ASSIGNMENT A =>
Repeat the passage on doliolid reproduction word for word, starting at "The first buds" and ending at "stalk behind it.".
ASSIGNMENT B =>
Carry on the passage about doliolid reproduction, beginning immediately after its final sentence.

Doliolids alternate through sexual and asexual generations. The sexual generation consists of individuals featuring eight muscle bands, each having male or female gonads. These individuals are called gonozooids. Fertilized eggs produce slightly different individuals, featuring nine muscle bands, no gonads, and two stalks growing from each individual's body: the shorter one at the ventral side, and the longer one growing from the dorsal edge of the posterior siphon. These asexual individuals are informally called "nurses", and each one produces an astonishing number of mature progeny asexually; such progeny include both sexual and asexual zooids in three sequential "generations".

The nurse produces buds (which grow into new zooids) in its ventral stalk, but the buds grow and mature on its dorsal stalk. Each bud is an aggregate of a few dozen cells, and the way it gets to its final place is the first peculiarity of doliolid reproduction. Buds are immobile, but are actively carried by special mobile cells, called phorocytes, which literally means "carrier cells", shaped like amoebae. Each bud is transported by several phorocytes, which follow a clearly defined path across the nurse's body: up the ventral stalk, in a spiral along the left side of the "barrel", and finally onto and along the dorsal stalk.

The first buds grow in pairs on either side of the dorsal stalk. They develop into zooids not unlike the nurse, each attached to its dorsal stalk with its own dorsal stalk. These zooids differ from the individual independent adult; their intake siphons are so much wider than the rear that the individual zooid is spoon-shaped rather than barrel-shaped. The spoon-shaped zooids supply food for the whole colony via a common blood circulation along two blood-filled sinuses that extend from the nurse along the whole length of the dorsal stalk. As this first generation grows, the nurse's feeding role is gradually diminished, and at the point where the colony's nutrition is supplied by the stalk zooids the nurse loses most of its organs, becoming a purely generative and propulsive agent, dragging its huge grape-like stalk behind it.

Data entries
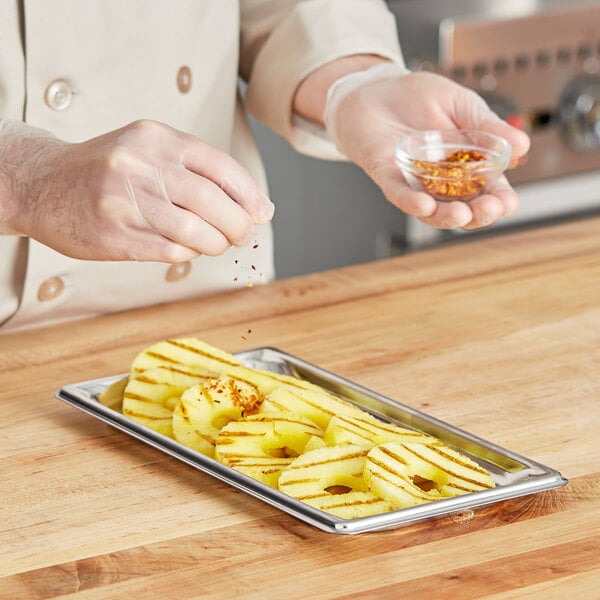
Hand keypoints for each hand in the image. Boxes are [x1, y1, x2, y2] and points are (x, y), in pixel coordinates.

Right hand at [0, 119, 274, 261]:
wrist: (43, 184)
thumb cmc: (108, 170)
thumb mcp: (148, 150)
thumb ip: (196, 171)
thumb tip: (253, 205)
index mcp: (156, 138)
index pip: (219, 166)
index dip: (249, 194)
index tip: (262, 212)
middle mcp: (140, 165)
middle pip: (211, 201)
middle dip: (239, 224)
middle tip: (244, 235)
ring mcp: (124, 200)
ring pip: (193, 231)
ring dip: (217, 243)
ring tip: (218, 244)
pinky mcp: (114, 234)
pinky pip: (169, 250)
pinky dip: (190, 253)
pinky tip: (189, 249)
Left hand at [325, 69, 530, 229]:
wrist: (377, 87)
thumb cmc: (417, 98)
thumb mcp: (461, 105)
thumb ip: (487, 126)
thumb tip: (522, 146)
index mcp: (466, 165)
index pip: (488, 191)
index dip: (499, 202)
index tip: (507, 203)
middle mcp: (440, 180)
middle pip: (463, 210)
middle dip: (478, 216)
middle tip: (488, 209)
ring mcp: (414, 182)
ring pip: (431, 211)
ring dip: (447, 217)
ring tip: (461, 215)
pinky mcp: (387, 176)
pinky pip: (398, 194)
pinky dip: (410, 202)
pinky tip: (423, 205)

---

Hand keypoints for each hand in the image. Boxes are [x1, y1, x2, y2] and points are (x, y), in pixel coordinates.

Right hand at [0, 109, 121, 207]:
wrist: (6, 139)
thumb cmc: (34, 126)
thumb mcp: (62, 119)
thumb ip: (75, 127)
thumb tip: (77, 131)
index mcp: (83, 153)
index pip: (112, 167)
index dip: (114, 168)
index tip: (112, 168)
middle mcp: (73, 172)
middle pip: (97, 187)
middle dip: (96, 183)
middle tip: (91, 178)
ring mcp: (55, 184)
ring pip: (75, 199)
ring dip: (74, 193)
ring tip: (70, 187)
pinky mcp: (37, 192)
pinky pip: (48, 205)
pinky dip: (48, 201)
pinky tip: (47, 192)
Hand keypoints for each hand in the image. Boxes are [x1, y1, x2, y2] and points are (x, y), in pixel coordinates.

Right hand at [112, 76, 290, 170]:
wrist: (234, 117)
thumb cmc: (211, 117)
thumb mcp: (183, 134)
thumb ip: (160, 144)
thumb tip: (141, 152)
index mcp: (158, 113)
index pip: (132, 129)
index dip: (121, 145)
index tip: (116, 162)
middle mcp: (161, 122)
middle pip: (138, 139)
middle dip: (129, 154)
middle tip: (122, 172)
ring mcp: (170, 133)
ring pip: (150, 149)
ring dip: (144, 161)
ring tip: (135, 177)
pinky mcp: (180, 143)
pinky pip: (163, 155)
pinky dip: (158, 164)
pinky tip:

EXPECTED ANSWER A =>
The first buds grow in pairs on either side of the dorsal stalk. They develop into zooids not unlike the nurse, each attached to its dorsal stalk with its own dorsal stalk. These zooids differ from the individual independent adult; their intake siphons are so much wider than the rear that the individual zooid is spoon-shaped rather than barrel-shaped. The spoon-shaped zooids supply food for the whole colony via a common blood circulation along two blood-filled sinuses that extend from the nurse along the whole length of the dorsal stalk. As this first generation grows, the nurse's feeding role is gradually diminished, and at the point where the colony's nutrition is supplied by the stalk zooids the nurse loses most of its organs, becoming a purely generative and propulsive agent, dragging its huge grape-like stalk behind it.

EXPECTED ANSWER B =>
As the dorsal stalk grows and more zooids grow along its sides, the phorocytes begin to grow a second batch of buds in two more rows between the first two, on the dorsal side of the stalk. These grow into asexual zooids that are smaller, are barrel-shaped like the nurse, and are attached to the nurse's stalk with their ventral stalks. They do not have a dorsal stalk themselves. Because of their later function, members of this generation are called phorozooids, which means "carrier zooids".

Finally, when the two phorozooid rows on the nurse's stalk are filled up and the first phorozooids grow big enough, the phorocytes begin to plant subsequent buds on the stalks of phorozooids, which are still attached to the main colony at this point. Only this third batch of buds eventually grows into gonozooids - the sexual generation.

As phorozooids mature, their stalks detach from the nurse's stalk, and they swim away on their own, carrying budding gonozooids on their own stalks. The nurse and its battery of feeding zooids goes on until all carriers leave, and then the whole colony dies off. The carriers go on as long as it is required for the gonozooids on their stalks to grow and detach, and then they die off too.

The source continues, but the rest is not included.